Recently, the renowned chemist Sir Aaron Klug said: "Scientists wish to receive credit, just as do writers and inventors." Everyone knows university staff do not need to be paid much, but do they need ornaments?

In 1999, the University of London's vice-chancellor chaired a committee to review higher doctorates. To the astonishment of many, the committee decided to flout tradition and abolish its doctorates. A bizarre feature of the matter was the negligence of the Convocation of the University of London in failing to defend time-honoured practice.

The university document expresses the pious hope that it is providing a lead in this action. One can imagine the gusts of laughter this self-mutilation will provoke at Universities UK and at the Sorbonne.

University life is punctuated with pomp. Founder's and commencement days, meeting royalty, presenting degrees, examining abroad, require scholars to wear robes. The gowns and hoods represent ancient colours distinguishing the subject.
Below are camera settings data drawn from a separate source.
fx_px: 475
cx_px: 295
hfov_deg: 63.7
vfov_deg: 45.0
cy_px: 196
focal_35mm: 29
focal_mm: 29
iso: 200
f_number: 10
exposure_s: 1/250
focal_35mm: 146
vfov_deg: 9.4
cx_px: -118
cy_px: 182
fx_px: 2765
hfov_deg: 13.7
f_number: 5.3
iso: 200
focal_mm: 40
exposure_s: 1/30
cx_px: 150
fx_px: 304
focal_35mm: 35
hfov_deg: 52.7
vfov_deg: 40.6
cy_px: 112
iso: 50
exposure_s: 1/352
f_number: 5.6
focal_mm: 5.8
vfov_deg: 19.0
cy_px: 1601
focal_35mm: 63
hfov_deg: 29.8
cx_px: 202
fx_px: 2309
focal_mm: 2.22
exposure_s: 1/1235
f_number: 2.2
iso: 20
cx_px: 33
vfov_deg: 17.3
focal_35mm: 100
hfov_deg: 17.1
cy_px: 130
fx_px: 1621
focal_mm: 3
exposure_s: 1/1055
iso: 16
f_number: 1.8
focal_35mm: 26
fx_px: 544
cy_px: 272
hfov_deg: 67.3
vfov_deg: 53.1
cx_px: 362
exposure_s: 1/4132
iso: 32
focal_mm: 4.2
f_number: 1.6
The London degrees entail long scarlet robes with open silk sleeves of sarum red (DD), blue (LLD), russet brown (DLit), watered white (DMus) and gold (DSc). In future, London academics will be denied this brilliant spectacle. Alas, the vice-chancellor has written that "to indulge academics in an opportunity to don strange costume and engage in harmless pageantry would risk Ruritanian vacuity".
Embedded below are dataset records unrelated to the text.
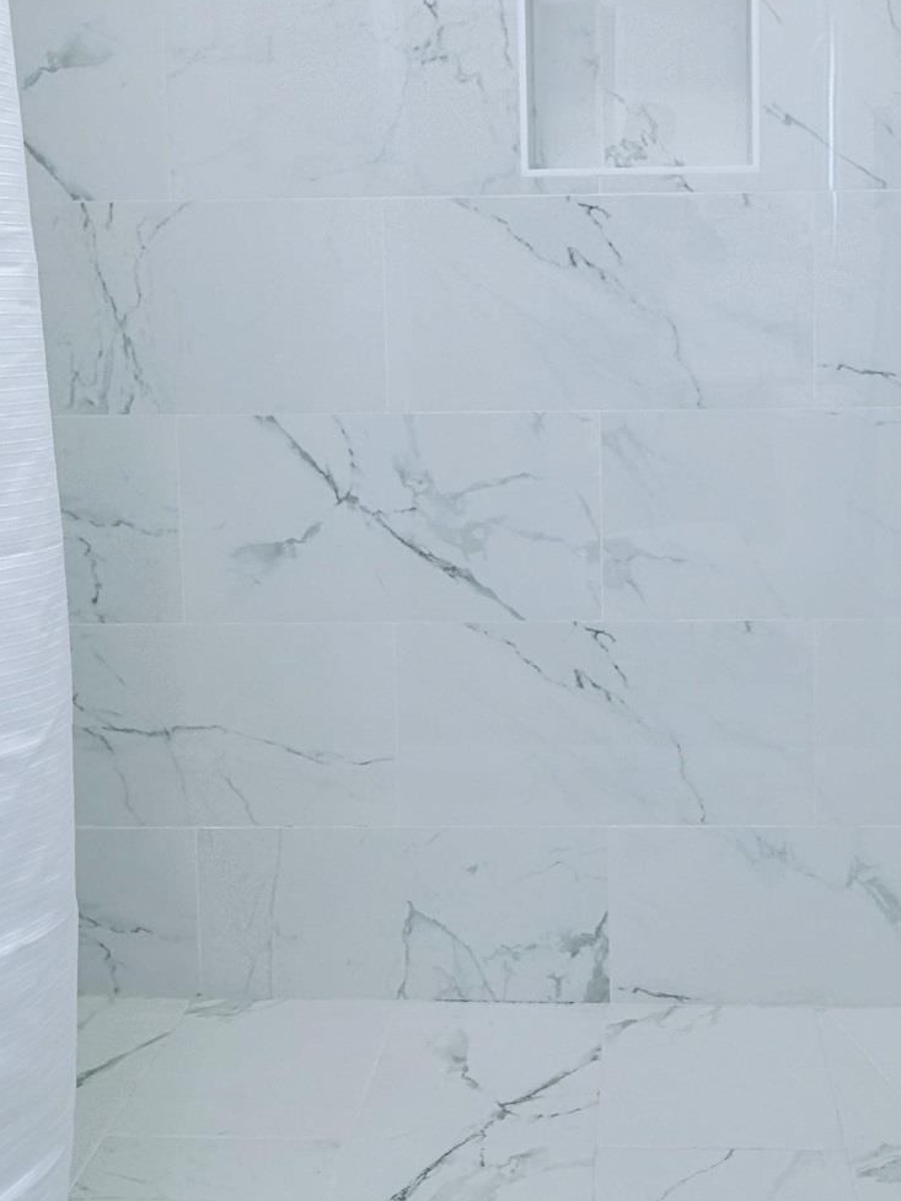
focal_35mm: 33
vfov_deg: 53.2
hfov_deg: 42.0
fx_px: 1145
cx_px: 648
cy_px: 321
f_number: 4.5
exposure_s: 1/160
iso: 800
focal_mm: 7
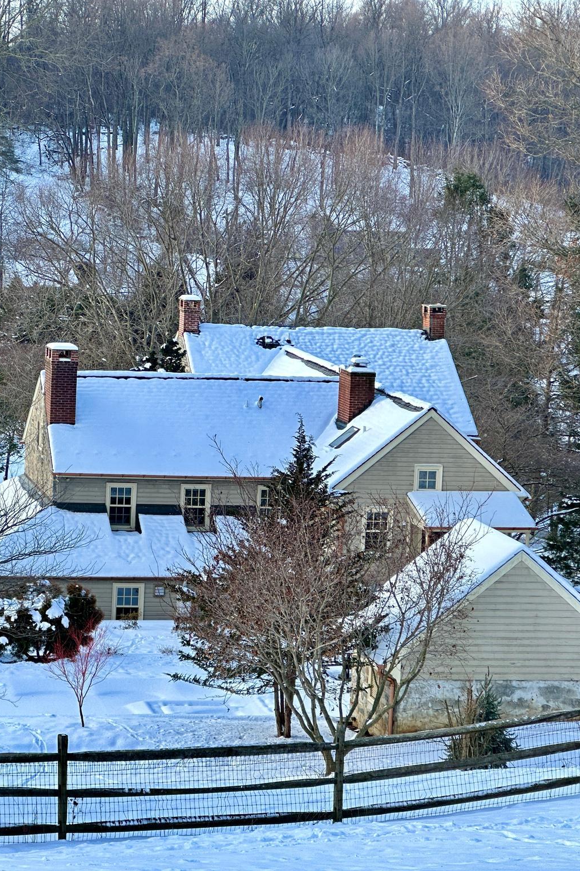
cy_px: 435
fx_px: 2586
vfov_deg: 19.1
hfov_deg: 12.8
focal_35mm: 107
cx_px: 193
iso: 32
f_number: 2.8
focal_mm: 9
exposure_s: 1/210
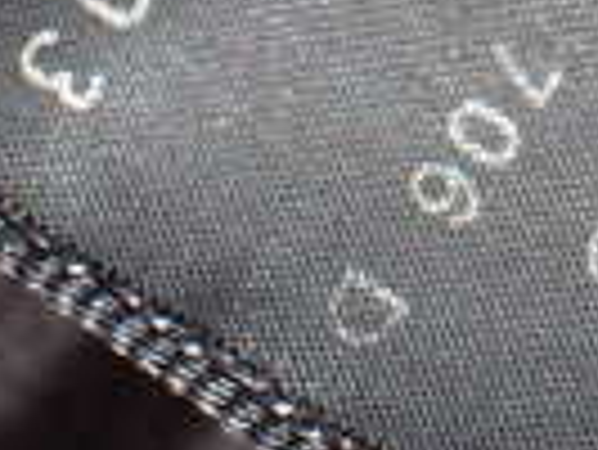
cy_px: -32
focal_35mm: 423
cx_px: 814
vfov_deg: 3.5
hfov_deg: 4.7
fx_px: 7314
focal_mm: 16.79
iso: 250
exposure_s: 1/400
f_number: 6.3
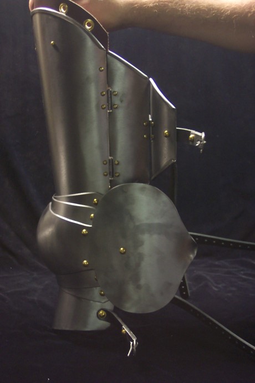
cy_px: 192
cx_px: 128
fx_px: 542
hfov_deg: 26.5
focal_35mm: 51
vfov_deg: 38.9
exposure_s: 1/8
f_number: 3.4
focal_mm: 10.7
The final date for entry for a doctoral examination is September 30 2001. But even now, academics are being recruited by the colleges without being informed that their university has demoted itself into a second-class status. Will they stay when their illusions are shattered?

It is possible, to escape the vice-chancellor's negativity, that the colleges will withdraw from the federation to form independent universities and thus be free to reward successful research appropriately.

The founders insisted in the early charters that the office of vice-chancellor be restricted to an annual term. How wise they were.

Of course, some, with lofty disdain, will declare that the pursuit of truth is its own sufficient reward. But others, those interested in the glittering prizes, will avoid the University of London.